## [TASK PROMPT]
Rewrite the records below, replacing each occurrence of "Which has a higher value" with "Which is greater" and keeping every other word unchanged. Leave the pictures out of your version.
::::::
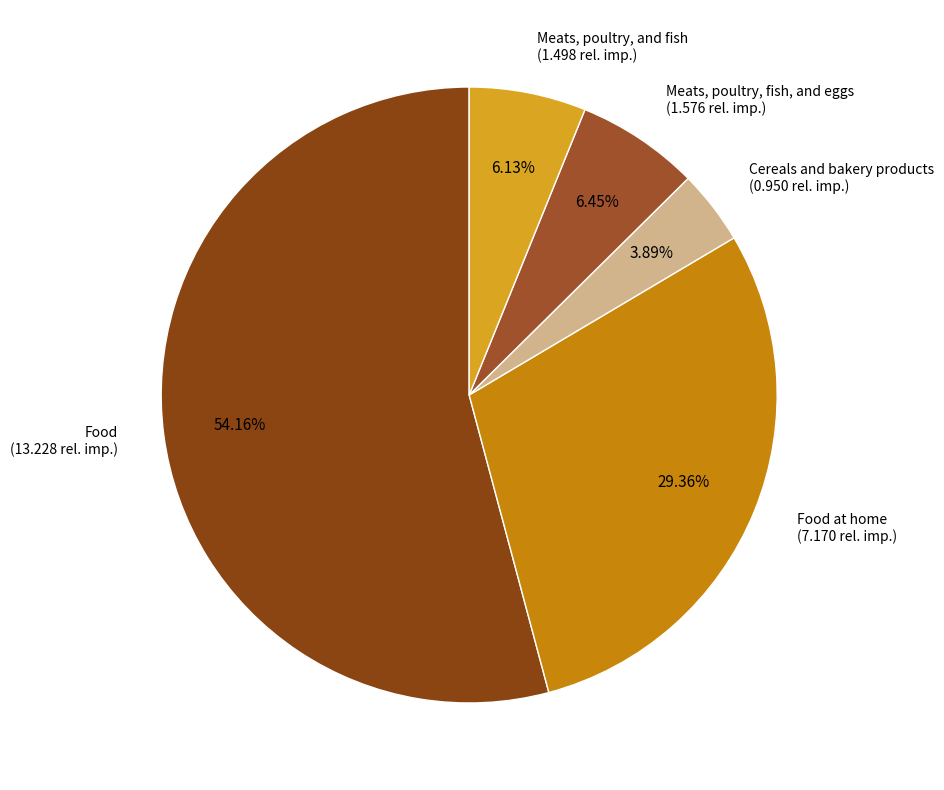

Which has a higher value, Cereals and bakery products or Food at home?

Food at home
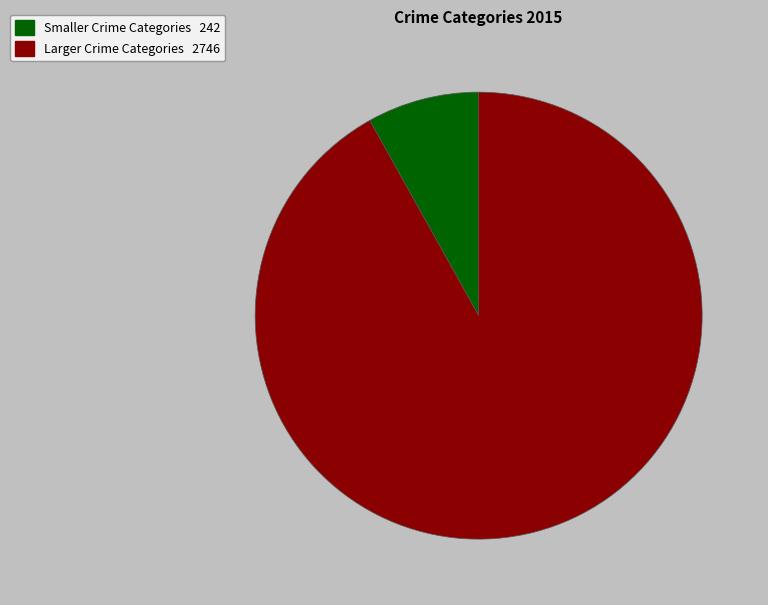

Is there any slice that represents more than half of the pie?

Yes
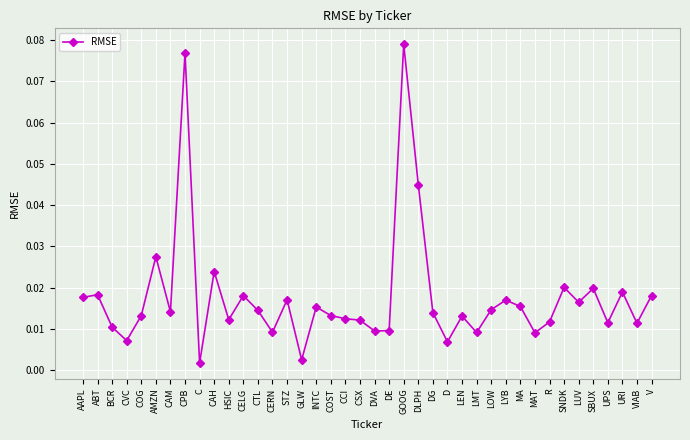

Which has a higher value, LUV or URI?

URI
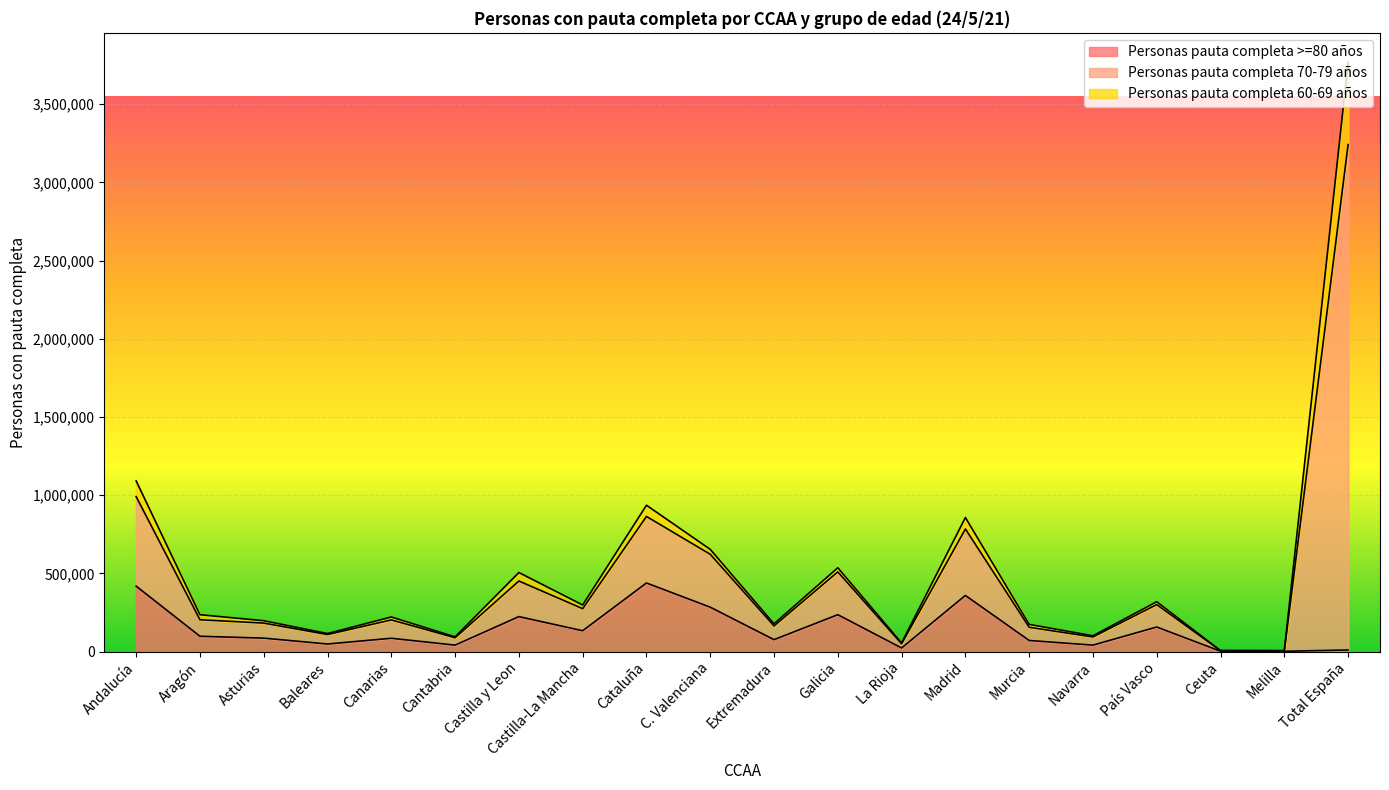

What is the difference between the highest and lowest values at Castilla-La Mancha?

164555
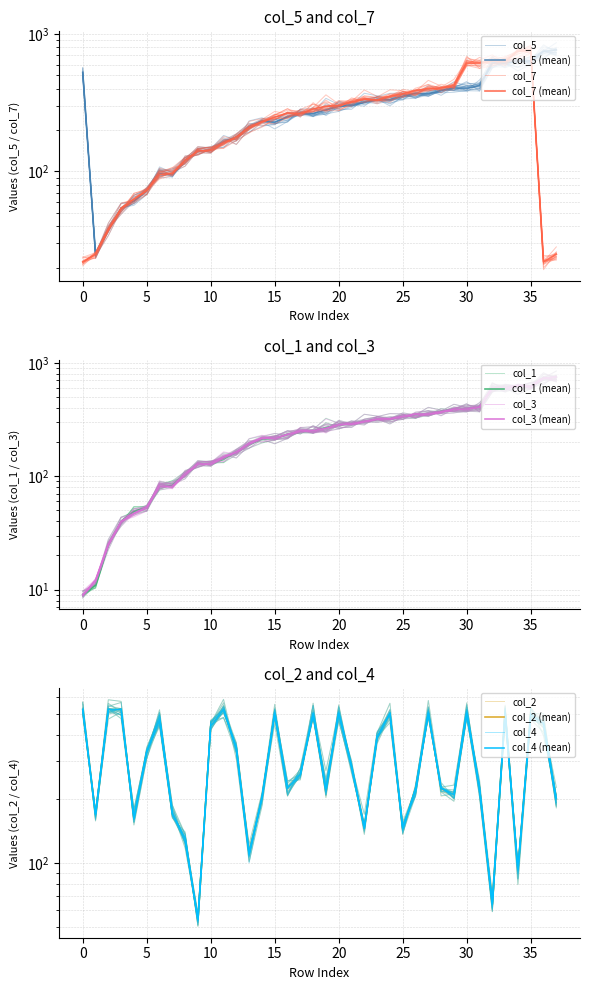

Which series has the largest total across all categories?

col_2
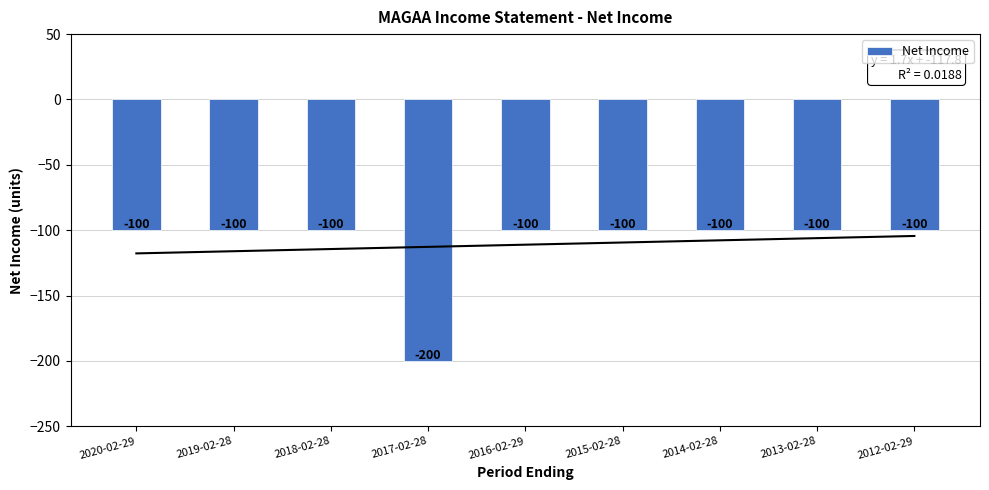

What is the difference between the maximum and minimum values?

100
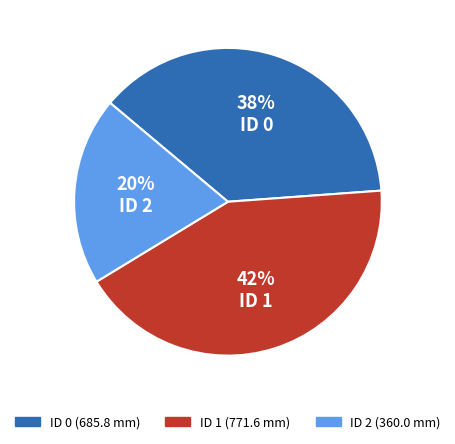

Is there a majority slice in this chart?

No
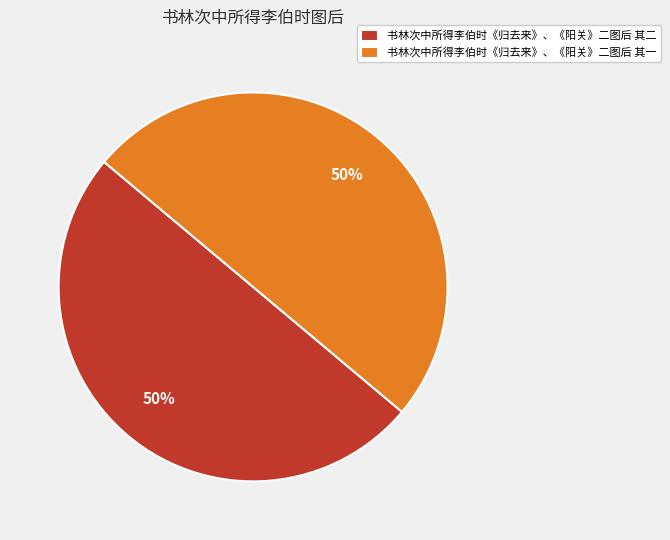

Approximately how many times larger is the value at 书林次中所得李伯时《归去来》、《阳关》二图后 其二 compared to 书林次中所得李伯时《归去来》、《阳关》二图后 其一?

1.0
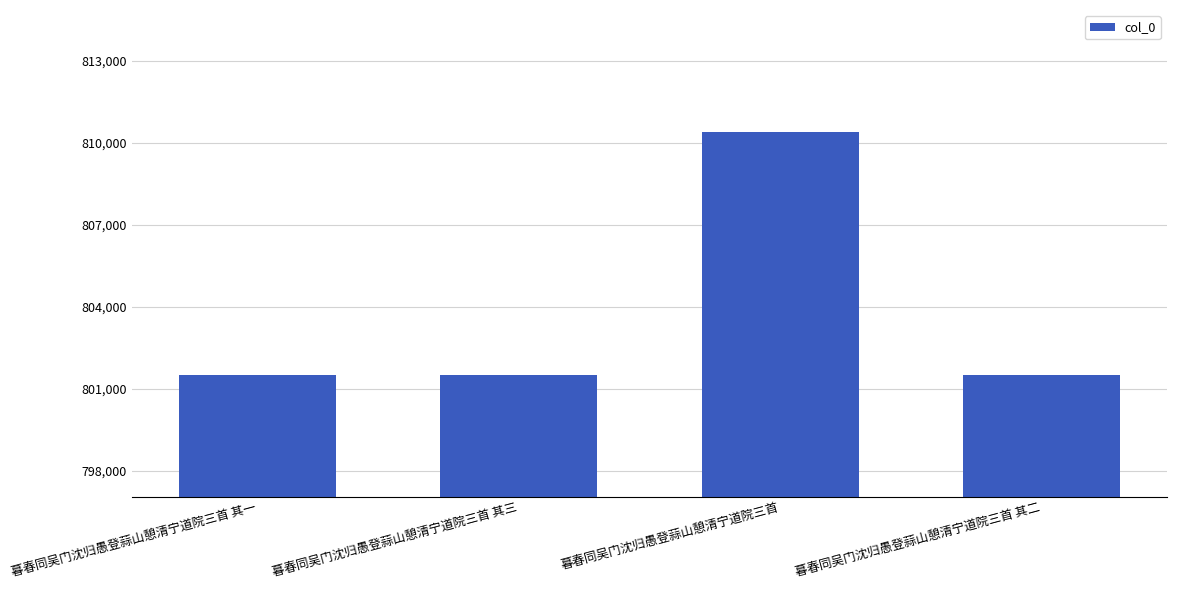

What position from the right is 暮春同吴门沈归愚登蒜山憩清宁道院三首 其三?

3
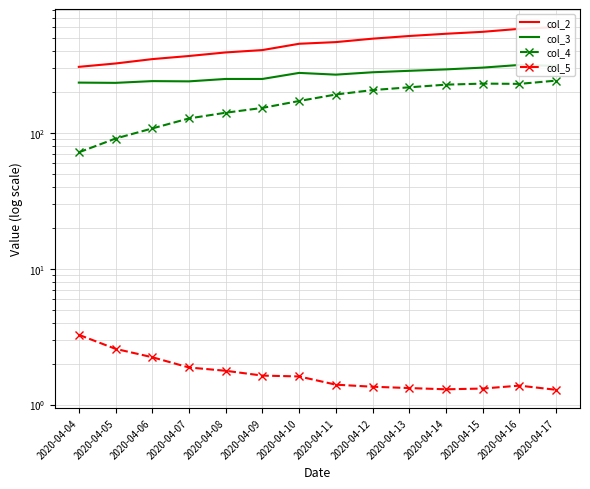

How many data points does each series have?

14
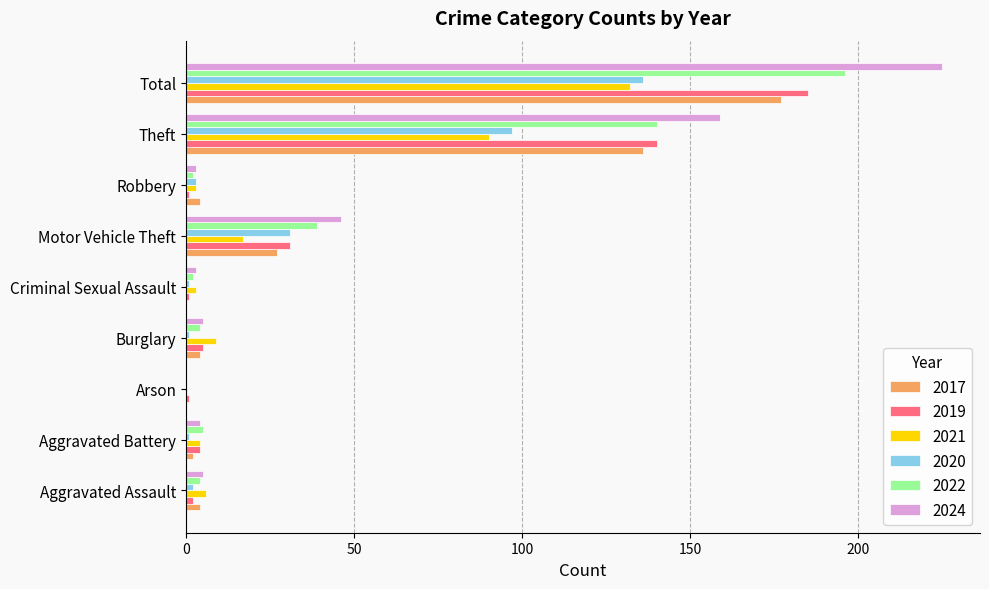

What is the greatest value displayed?

225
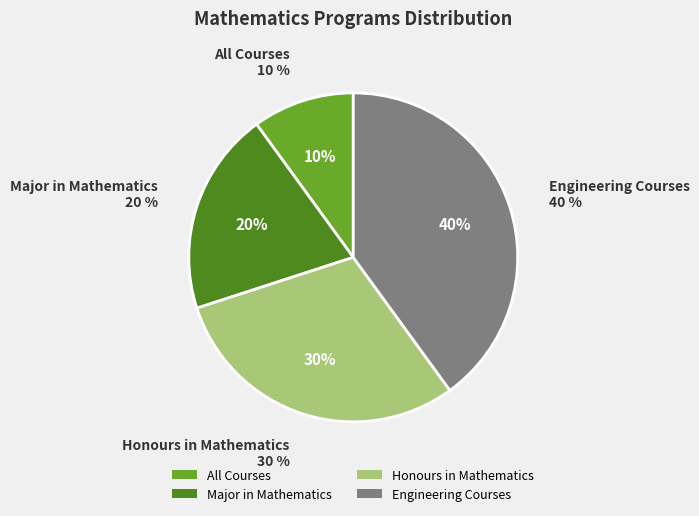

Count the number of slices in the pie.

4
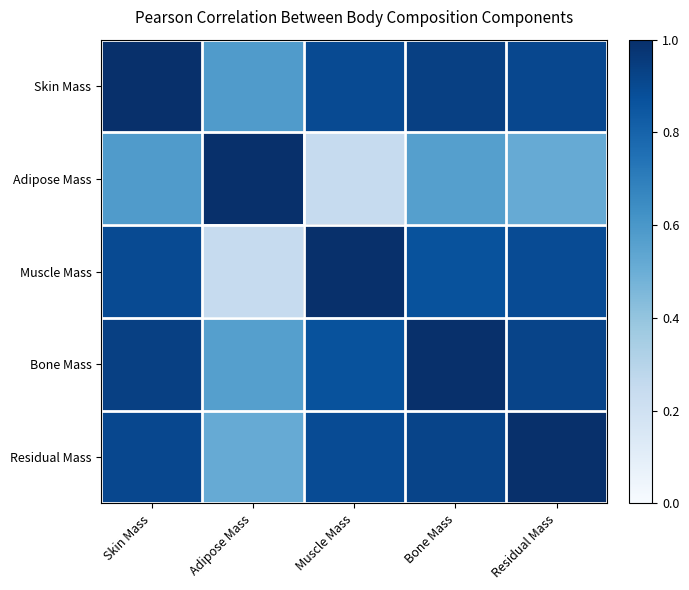

How many distinct data groups are displayed?

5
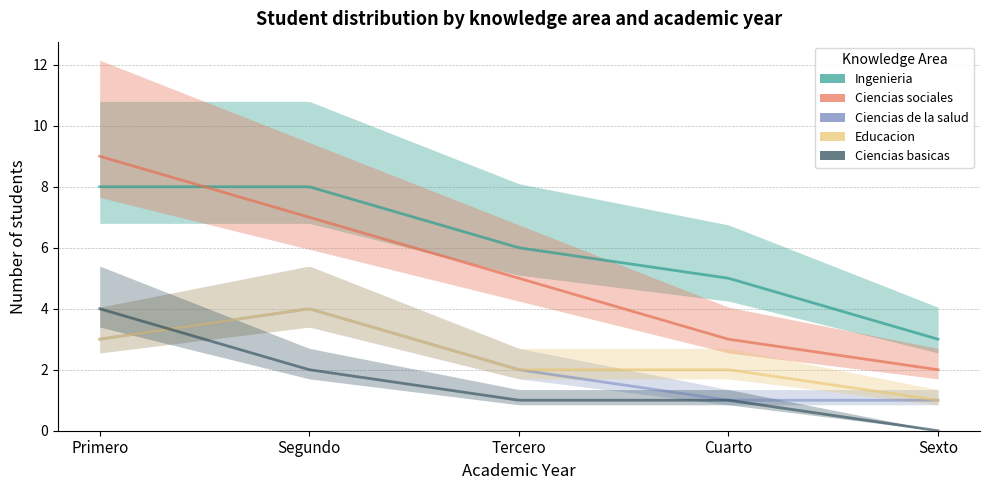

At which label does Ciencias sociales reach its minimum?

Sexto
::::::
## [OUTPUT FOR THIS TASK]
Which is greater, Cereals and bakery products or Food at home?

Food at home

Is there any slice that represents more than half of the pie?

Yes

Which is greater, LUV or URI?

URI

What is the difference between the highest and lowest values at Castilla-La Mancha?

164555

Which series has the largest total across all categories?

col_2

What is the difference between the maximum and minimum values?

100

Is there a majority slice in this chart?

No

Approximately how many times larger is the value at 书林次中所得李伯时《归去来》、《阳关》二图后 其二 compared to 书林次中所得李伯时《归去来》、《阳关》二图后 其一?

1.0

What position from the right is 暮春同吴门沈归愚登蒜山憩清宁道院三首 其三?

3

How many data points does each series have?

14

What is the greatest value displayed?

225

Count the number of slices in the pie.

4

How many distinct data groups are displayed?

5

At which label does Ciencias sociales reach its minimum?

Sexto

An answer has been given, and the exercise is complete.